Plus de cinq années se sont écoulées depuis l’assassinat de Samuel Paty, perpétré à proximité de son collège de Conflans-Sainte-Honorine. Aujourd’hui, Mickaëlle Paty, l’une de ses sœurs, interpelle directement le président de la République. Elle souhaite qu’Emmanuel Macron se prononce avant la fin de l’été sur la possibilité de faire entrer le professeur d’histoire-géographie au Panthéon. Dans une déclaration publique, elle a qualifié une telle décision de véritable pas en avant, soulignant l’attente des enseignants qui voient en cette reconnaissance un geste fort pour leur corps de métier.

Cette prise de parole intervient quelques jours après la projection du film *L’Abandon*, présenté hors compétition au Festival de Cannes. Ce long métrage retrace les derniers jours de Samuel Paty avant son meurtre. Mickaëlle Paty, qui a participé au projet en tant que consultante, a décrit ce moment comme une forme de consécration. Elle a confié que les quelque deux mille spectateurs présents s’étaient levés à l’issue de la séance, un hommage qui l’a profondément touchée.

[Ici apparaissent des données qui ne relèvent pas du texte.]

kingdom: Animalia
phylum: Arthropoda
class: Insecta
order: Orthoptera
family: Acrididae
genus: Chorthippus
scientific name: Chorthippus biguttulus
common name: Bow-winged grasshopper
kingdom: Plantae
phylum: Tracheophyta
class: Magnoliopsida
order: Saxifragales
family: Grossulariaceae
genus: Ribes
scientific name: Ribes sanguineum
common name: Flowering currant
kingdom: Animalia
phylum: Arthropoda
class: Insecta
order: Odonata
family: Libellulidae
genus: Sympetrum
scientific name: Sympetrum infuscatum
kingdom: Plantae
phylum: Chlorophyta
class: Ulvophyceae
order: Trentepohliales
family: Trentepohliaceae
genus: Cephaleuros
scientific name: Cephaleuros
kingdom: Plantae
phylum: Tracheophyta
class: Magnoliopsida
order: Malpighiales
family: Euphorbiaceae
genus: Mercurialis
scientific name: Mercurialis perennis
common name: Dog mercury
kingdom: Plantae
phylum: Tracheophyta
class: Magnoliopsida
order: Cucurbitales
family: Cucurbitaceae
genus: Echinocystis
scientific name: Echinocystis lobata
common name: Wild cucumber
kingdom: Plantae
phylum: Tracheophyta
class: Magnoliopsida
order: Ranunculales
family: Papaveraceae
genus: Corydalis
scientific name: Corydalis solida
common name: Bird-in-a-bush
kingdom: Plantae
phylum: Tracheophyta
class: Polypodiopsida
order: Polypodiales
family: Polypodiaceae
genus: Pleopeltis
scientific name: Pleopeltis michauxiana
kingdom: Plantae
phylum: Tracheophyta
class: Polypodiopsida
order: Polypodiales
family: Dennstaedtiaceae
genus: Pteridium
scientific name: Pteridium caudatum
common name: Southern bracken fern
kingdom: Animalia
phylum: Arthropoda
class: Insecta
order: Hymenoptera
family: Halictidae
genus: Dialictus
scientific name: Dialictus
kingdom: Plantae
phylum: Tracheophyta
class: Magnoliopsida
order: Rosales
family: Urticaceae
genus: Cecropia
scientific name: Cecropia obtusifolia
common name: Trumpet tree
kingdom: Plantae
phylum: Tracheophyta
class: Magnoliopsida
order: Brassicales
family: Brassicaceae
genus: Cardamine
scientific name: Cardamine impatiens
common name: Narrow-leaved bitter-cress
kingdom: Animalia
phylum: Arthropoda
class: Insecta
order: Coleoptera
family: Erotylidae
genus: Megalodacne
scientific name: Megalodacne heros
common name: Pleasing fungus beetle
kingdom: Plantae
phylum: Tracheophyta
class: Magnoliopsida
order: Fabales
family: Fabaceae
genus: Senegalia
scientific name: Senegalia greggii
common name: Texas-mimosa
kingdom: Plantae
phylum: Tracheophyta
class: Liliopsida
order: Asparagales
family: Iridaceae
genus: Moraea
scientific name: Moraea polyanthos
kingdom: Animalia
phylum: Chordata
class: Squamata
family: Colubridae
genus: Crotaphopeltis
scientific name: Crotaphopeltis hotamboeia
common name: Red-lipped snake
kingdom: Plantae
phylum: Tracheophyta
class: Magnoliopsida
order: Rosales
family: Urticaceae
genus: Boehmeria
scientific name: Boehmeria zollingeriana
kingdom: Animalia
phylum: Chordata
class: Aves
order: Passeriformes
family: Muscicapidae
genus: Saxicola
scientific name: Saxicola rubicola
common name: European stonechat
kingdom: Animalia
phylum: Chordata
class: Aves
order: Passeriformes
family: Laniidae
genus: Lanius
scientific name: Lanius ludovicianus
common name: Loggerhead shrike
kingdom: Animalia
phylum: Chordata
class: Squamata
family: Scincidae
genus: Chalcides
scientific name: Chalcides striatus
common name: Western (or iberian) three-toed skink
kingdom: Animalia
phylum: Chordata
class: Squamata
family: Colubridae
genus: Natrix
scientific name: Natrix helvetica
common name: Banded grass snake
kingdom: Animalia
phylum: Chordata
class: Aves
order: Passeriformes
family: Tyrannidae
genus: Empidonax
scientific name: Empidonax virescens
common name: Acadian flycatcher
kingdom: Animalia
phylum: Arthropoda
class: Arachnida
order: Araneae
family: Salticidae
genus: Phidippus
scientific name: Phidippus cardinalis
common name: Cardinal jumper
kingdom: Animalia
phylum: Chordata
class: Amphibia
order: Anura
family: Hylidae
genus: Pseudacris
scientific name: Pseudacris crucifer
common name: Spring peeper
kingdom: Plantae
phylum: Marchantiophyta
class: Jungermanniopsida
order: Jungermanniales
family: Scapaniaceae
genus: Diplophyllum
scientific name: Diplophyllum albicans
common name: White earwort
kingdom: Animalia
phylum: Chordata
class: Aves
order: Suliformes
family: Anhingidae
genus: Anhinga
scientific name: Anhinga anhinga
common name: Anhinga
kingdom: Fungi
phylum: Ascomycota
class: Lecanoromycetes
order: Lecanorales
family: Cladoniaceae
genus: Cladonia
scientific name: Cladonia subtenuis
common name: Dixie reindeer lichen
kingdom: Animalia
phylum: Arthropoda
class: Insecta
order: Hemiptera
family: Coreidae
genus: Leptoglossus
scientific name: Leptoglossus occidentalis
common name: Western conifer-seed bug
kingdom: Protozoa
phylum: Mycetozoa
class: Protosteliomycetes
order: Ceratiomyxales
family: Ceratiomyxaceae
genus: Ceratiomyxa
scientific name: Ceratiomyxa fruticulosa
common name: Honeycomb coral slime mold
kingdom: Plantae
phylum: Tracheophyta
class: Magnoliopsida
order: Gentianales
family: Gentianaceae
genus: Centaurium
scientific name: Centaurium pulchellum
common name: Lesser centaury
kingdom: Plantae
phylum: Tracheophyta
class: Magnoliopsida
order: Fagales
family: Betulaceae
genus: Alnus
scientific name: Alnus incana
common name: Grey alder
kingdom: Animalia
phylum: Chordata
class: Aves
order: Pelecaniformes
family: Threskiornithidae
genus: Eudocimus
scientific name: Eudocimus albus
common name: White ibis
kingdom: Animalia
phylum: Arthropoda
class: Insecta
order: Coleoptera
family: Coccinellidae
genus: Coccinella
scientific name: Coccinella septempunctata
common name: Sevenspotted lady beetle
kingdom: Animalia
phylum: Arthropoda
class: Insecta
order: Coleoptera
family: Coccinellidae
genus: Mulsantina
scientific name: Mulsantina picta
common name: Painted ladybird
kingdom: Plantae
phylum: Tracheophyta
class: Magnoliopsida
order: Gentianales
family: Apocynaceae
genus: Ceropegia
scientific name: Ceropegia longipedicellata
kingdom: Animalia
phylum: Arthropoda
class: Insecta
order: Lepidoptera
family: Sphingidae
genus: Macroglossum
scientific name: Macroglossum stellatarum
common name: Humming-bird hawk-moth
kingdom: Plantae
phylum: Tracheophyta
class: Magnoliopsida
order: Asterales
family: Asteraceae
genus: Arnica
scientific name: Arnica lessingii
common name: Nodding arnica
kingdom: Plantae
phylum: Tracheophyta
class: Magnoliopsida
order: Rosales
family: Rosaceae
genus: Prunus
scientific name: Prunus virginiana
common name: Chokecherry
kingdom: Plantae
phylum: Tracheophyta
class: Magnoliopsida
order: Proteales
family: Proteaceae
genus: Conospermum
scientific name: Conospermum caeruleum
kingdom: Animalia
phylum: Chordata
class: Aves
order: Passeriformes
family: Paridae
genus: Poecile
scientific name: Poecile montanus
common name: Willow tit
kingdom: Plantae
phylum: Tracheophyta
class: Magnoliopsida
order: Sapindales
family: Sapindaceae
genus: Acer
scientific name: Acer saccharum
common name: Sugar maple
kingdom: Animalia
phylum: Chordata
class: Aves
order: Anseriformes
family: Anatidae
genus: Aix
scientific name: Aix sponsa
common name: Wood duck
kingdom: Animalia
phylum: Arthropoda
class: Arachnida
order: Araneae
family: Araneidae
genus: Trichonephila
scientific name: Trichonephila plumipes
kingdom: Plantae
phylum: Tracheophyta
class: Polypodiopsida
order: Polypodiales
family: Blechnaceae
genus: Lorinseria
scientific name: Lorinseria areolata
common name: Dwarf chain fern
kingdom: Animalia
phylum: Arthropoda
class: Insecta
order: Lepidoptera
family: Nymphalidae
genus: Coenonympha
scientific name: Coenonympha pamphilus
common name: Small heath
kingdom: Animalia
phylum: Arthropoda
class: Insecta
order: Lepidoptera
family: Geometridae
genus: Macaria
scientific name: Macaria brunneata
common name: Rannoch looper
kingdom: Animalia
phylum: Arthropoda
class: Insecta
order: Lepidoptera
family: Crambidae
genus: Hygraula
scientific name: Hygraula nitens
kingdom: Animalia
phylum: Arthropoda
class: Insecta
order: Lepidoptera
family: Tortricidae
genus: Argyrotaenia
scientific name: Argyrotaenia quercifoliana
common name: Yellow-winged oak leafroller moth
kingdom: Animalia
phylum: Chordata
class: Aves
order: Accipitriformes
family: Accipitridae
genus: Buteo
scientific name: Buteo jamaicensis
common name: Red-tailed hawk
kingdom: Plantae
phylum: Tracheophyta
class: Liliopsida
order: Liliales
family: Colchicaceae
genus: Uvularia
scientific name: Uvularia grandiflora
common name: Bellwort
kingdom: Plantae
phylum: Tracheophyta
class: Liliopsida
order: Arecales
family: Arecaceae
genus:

La question de la panthéonisation du professeur avait déjà été soulevée au printemps par une pétition. Sa sœur Gaëlle Paty avait également signé une tribune en janvier dernier pour appuyer cette démarche. Elle insistait alors sur le fait que cette reconnaissance ne visait pas à faire de Samuel Paty une simple victime, mais à honorer son engagement à transmettre les valeurs républicaines à ses élèves.

Le ministre de l’Éducation nationale, Édouard Geffray, s’est pour sa part opposé à cette idée, estimant que le Panthéon ne devait pas accueillir le professeur. Cette position avait suscité la colère de Gaëlle Paty, qui avait jugé que le ministre n’avait pas à s’exprimer sur un sujet relevant de la seule prérogative présidentielle. La décision finale appartient en effet au chef de l’État, qui doit la prendre en concertation avec la famille du défunt.